AVAILABLE DATA section start

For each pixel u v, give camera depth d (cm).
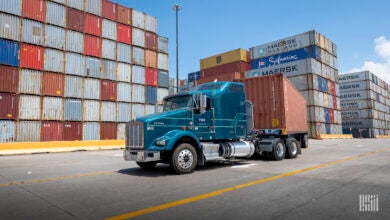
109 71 2550
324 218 374
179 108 880
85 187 598
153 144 765
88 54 2414
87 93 2359
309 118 3559
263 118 1254
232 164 1008
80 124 2277
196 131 855
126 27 2750
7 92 1912
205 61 5028
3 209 431
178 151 773
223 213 399
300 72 3688
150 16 3005
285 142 1198
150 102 2858
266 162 1062
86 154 1655
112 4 2662
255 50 4459
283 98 1197
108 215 395
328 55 4166
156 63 2989
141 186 604
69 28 2312
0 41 1923
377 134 5781
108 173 809
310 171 796
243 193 525
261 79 1273
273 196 498
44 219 380
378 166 887
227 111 948
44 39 2150
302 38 3928
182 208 427
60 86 2194
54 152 1844
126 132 831
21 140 1936
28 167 985
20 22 2038
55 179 707
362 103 5681
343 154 1334
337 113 4250
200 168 902
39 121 2041
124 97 2634
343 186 579
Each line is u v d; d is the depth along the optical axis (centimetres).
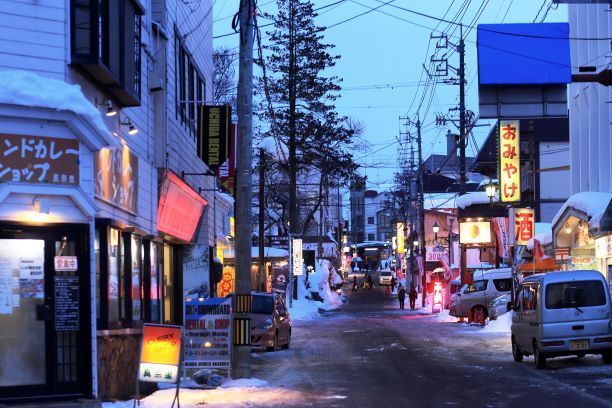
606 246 2562
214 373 1736
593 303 1873
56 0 1274
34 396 1219
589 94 3106
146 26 1850
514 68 2175
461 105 4659
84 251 1264
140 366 1270
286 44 5491
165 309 2148
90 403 1223
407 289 8794
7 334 1218
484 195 4772
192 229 2427
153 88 1900
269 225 6781
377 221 18400
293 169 5462
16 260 1231
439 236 7819
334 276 8875
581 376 1705
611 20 2745
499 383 1622
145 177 1798
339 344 2847
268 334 2525
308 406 1348
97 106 1421
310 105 5506
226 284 3525
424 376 1781
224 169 2705
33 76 1214
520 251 3584
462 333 3253
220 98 6175
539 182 5231
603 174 2906
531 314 1931
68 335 1255
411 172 8025
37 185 1215
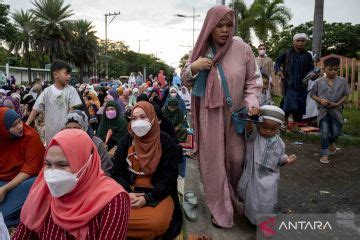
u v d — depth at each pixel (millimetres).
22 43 44344
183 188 4469
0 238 2070
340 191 4371
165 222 3021
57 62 4727
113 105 5102
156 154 3107
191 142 5492
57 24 47031
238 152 3434
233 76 3283
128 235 2967
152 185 3195
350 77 11031
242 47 3355
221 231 3348
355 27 38406
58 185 1864
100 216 1948
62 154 1899
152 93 8656
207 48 3432
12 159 3484
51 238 1981
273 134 3307
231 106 3312
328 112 5492
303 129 7359
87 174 1956
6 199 3365
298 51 6934
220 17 3217
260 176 3266
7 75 29594
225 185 3348
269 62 8562
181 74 3535
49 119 4750
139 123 2969
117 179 3189
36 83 10172
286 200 4090
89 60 55750
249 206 3273
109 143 5195
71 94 4805
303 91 7039
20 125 3389
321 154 5762
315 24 10539
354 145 6559
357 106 10750
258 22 26125
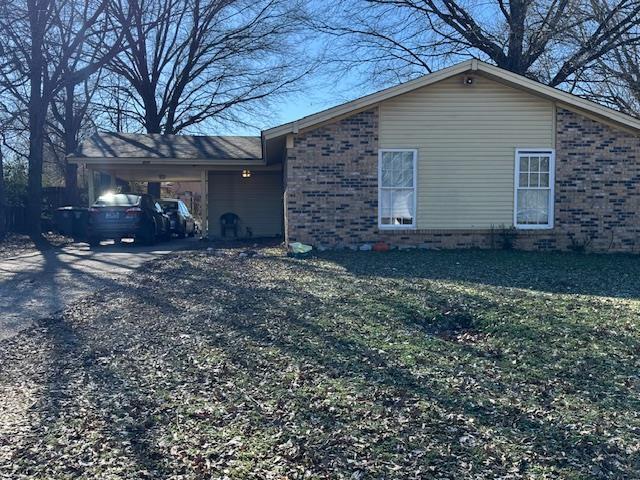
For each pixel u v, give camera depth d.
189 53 31.92
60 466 3.81
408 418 4.38
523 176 14.93
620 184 14.88
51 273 12.69
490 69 14.12
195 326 7.36
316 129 14.66
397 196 14.91
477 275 10.61
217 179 22.75
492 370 5.44
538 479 3.47
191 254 15.63
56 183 43.75
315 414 4.51
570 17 22.83
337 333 6.70
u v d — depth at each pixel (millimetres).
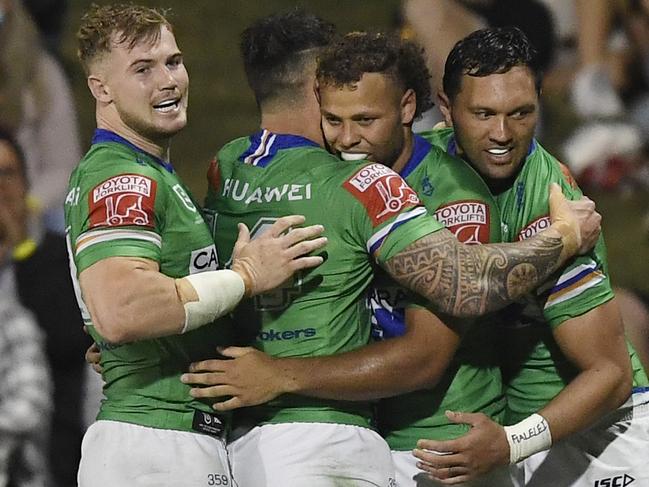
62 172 28703
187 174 34625
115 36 14539
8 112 28234
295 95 14953
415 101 14852
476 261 14109
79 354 23312
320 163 14648
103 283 13727
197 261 14547
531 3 32531
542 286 14984
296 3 40125
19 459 22391
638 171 34156
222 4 41094
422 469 14664
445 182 14836
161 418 14391
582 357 14953
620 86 34656
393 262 14172
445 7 30047
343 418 14609
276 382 14305
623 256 32531
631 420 16297
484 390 15367
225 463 14664
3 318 22672
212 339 14695
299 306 14570
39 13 29984
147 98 14570
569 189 15250
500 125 14508
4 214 23453
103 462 14297
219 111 37594
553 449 16266
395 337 14711
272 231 14281
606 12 34500
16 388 22375
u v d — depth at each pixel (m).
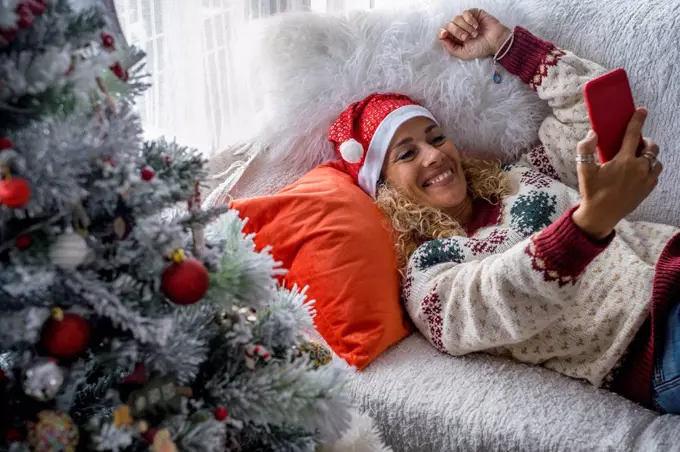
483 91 1.51
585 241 1.03
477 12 1.53
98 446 0.67
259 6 1.58
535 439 1.07
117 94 0.74
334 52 1.49
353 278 1.29
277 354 0.86
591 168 0.97
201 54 1.43
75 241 0.63
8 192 0.57
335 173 1.49
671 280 1.13
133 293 0.70
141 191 0.68
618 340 1.17
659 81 1.44
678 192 1.43
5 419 0.68
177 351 0.72
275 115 1.51
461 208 1.52
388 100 1.49
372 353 1.25
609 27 1.50
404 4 1.62
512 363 1.26
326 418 0.80
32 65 0.60
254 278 0.79
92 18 0.67
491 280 1.14
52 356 0.66
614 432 1.06
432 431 1.14
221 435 0.75
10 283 0.62
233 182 1.48
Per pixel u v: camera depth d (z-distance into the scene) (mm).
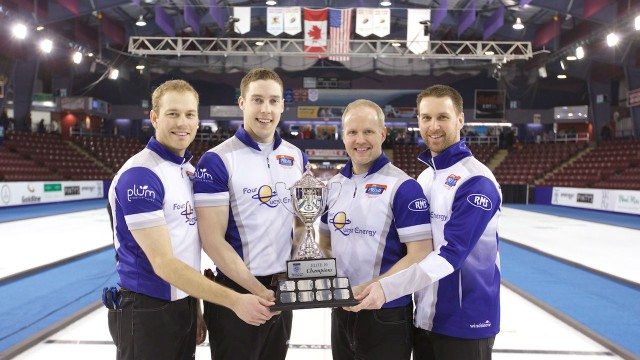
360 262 2146
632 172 17828
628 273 6363
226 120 26859
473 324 2008
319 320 4344
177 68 26375
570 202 17859
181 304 2002
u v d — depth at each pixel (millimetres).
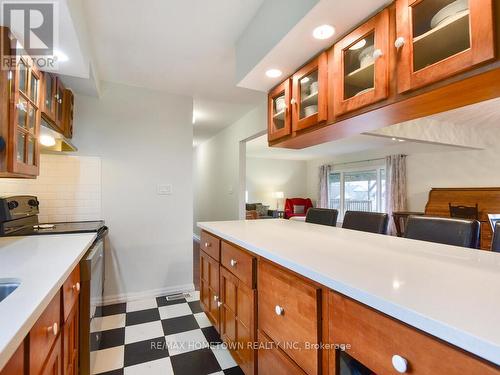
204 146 5641
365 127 1570
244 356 1401
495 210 4215
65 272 988
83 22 1613
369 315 692
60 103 2158
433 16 1057
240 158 3910
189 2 1563
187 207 2959
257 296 1294
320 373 866
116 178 2664
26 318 630
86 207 2547
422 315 558
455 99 1112
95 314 1657
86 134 2564
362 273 843
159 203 2836
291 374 1003
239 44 1929
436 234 1426
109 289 2629
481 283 755
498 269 892
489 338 463
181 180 2936
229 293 1616
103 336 1978
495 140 4559
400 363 602
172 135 2904
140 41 1948
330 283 805
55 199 2443
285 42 1449
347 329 762
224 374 1579
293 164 8891
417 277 806
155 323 2184
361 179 7074
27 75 1433
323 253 1116
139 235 2754
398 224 5422
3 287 916
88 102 2576
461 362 501
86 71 1841
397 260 1004
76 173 2521
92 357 1553
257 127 3369
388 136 3506
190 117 2984
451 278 798
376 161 6621
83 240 1557
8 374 580
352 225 1985
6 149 1232
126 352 1777
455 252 1139
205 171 5539
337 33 1370
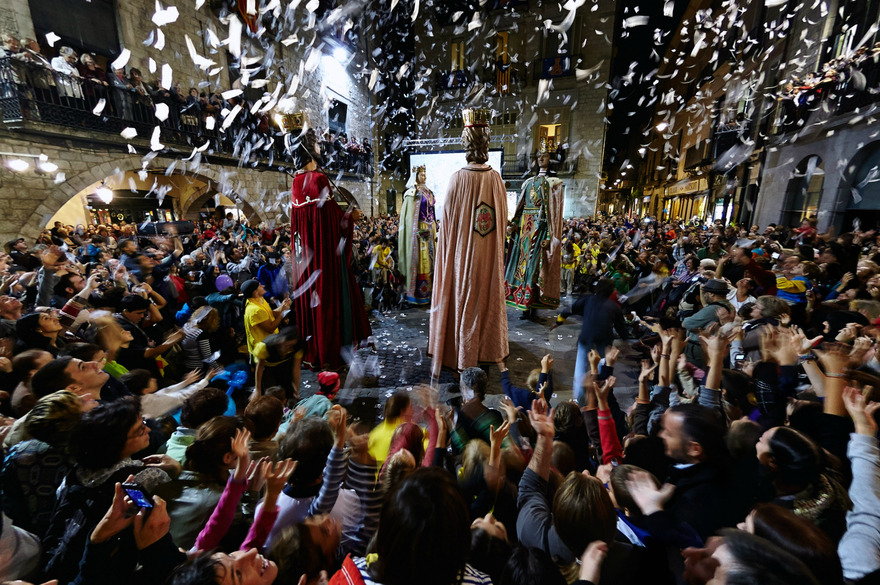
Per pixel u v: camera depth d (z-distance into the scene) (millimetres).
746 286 4168
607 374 2893
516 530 1646
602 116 18969
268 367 3900
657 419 2422
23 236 7336
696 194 20641
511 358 5559
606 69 18562
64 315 3465
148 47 10250
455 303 4035
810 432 1899
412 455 1870
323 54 16703
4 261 4754
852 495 1357
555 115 19547
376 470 1822
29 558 1330
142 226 8562
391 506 938
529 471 1654
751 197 13828
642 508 1449
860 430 1495
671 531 1330
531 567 1120
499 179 3924
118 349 3035
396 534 891
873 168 8297
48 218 7680
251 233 10266
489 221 3855
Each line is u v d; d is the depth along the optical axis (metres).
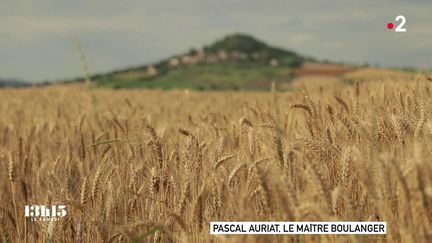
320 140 5.03
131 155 6.09
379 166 3.65
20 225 5.82
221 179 4.77
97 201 5.25
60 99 19.75
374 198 3.63
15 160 6.54
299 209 3.46
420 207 3.42
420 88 6.93
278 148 4.43
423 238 3.33
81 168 6.70
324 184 3.73
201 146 5.43
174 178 5.22
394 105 6.32
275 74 116.06
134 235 4.19
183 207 4.55
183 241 4.10
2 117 12.60
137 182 5.52
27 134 8.84
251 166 4.50
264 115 6.58
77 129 8.86
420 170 3.36
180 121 9.11
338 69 103.56
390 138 4.98
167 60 152.75
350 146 4.68
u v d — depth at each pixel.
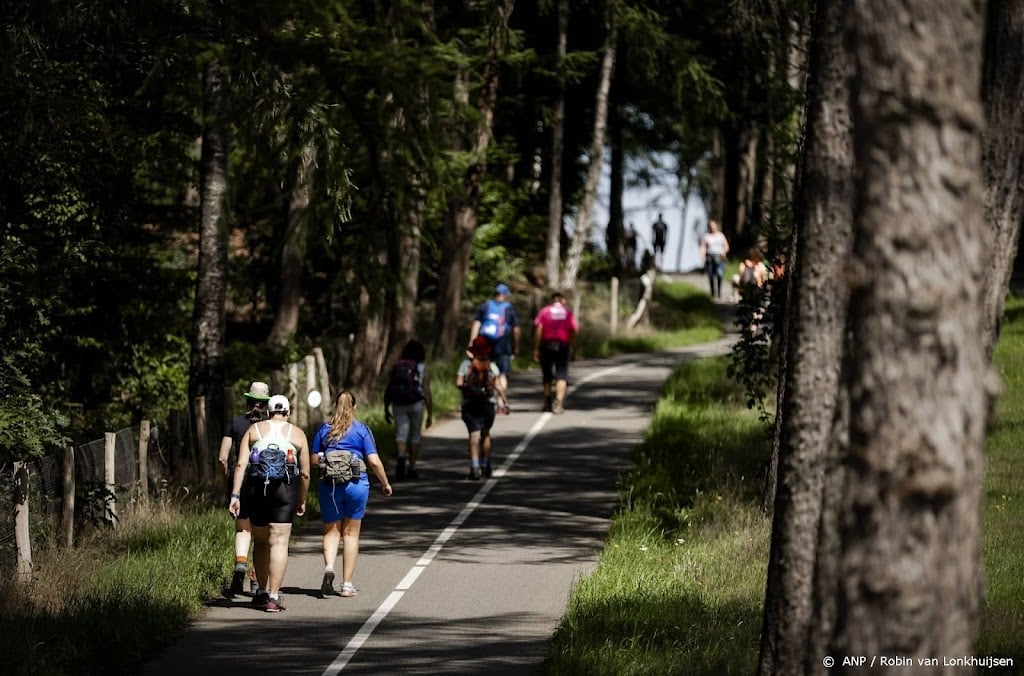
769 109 46.47
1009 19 14.94
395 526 26.03
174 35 15.93
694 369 44.75
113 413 37.03
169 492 27.14
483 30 39.81
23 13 18.56
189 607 19.80
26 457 23.23
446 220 48.53
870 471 7.59
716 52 51.19
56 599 19.39
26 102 25.33
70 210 28.36
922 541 7.48
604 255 71.69
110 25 17.22
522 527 25.77
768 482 24.39
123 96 28.53
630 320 61.09
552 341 39.34
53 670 16.02
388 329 44.53
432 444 35.16
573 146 71.50
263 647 17.94
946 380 7.50
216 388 31.33
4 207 27.72
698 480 28.00
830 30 12.68
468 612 19.83
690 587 19.98
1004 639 15.66
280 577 19.98
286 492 20.11
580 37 59.75
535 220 62.97
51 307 27.20
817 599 9.01
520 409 40.19
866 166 7.67
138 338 36.72
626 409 40.09
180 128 30.89
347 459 20.84
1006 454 27.55
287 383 36.44
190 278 38.03
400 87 15.88
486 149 45.31
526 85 59.66
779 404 24.23
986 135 15.17
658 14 51.06
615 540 23.66
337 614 19.77
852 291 7.74
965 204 7.53
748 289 29.05
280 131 16.03
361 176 16.41
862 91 7.66
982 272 7.76
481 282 60.47
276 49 15.82
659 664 16.11
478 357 30.69
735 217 90.00
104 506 24.25
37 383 29.91
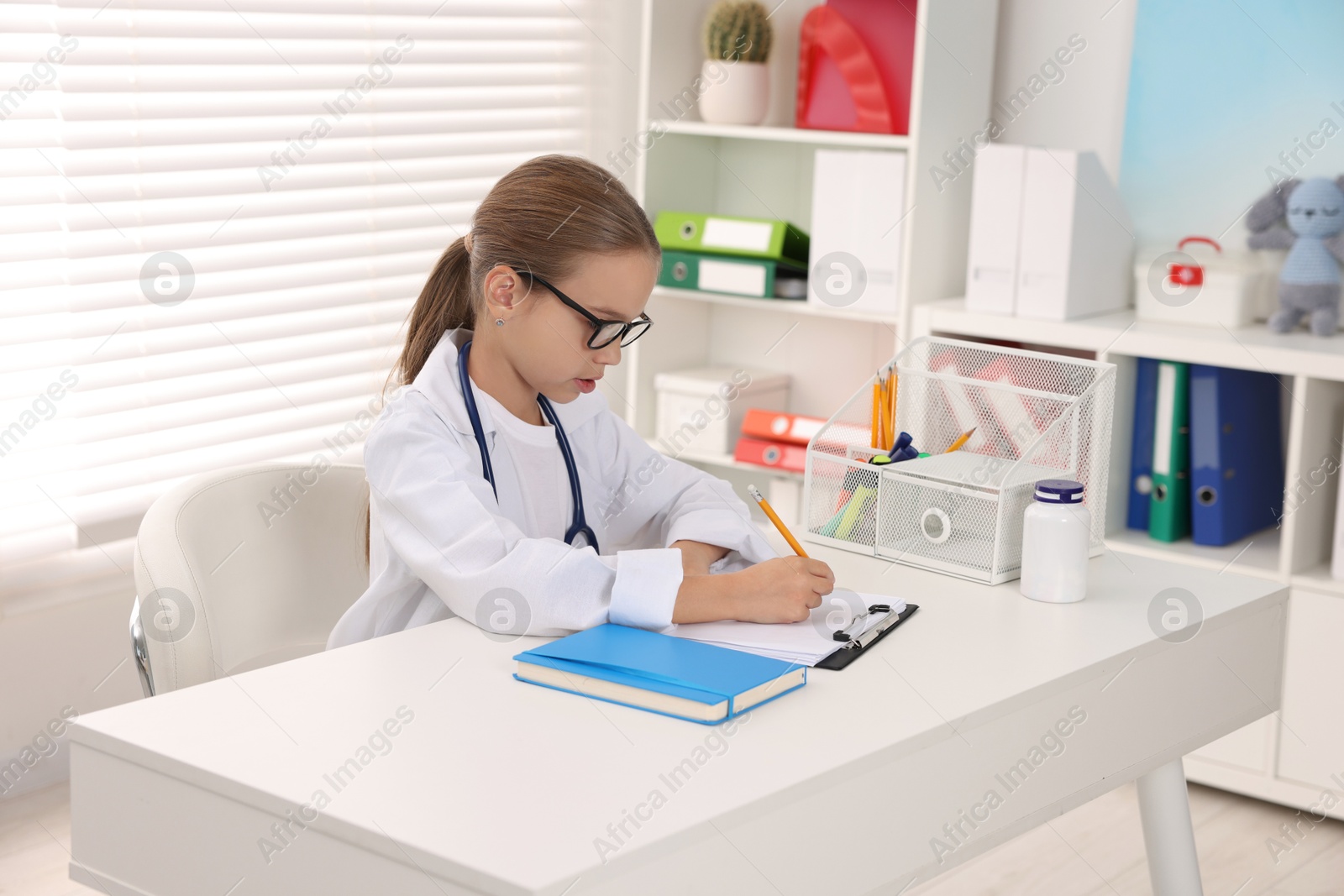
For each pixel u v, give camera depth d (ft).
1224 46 8.50
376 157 9.39
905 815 3.52
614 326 4.61
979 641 4.25
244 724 3.47
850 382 10.39
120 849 3.45
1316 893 7.00
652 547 5.57
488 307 4.64
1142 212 8.96
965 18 8.94
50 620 8.14
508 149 10.32
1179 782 5.19
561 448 5.19
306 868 3.05
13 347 7.82
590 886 2.75
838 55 9.43
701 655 3.85
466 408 4.86
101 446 8.30
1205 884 7.07
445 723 3.49
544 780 3.15
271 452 9.14
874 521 5.24
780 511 10.17
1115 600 4.71
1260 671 4.93
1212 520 8.23
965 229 9.39
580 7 10.63
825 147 10.01
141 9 7.97
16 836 7.50
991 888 7.05
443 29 9.68
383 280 9.65
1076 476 5.16
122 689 8.55
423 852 2.81
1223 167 8.61
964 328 8.65
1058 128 9.34
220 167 8.47
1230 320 8.20
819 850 3.28
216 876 3.24
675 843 2.91
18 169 7.57
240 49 8.50
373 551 4.84
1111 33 9.00
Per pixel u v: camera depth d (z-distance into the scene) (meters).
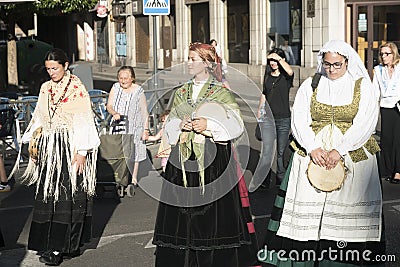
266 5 23.53
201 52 5.34
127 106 8.47
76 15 41.62
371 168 5.35
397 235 6.96
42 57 22.48
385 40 20.80
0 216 8.07
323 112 5.38
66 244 6.12
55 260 6.13
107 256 6.48
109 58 37.31
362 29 20.73
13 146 11.20
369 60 20.78
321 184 5.25
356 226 5.29
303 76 21.36
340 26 20.55
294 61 22.44
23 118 11.64
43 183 6.11
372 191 5.34
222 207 5.35
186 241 5.33
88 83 15.86
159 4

AVAILABLE DATA section end

• [PROBLEM DETAILS]:
Match on "optical" and report each line of the data above that has it.

• [RESPONSE TO THE EXERCISE]:
Each line is u v d; d is the depth along the optical axis (centimetres).
Each line is u v d; d is the depth along the optical axis (metres).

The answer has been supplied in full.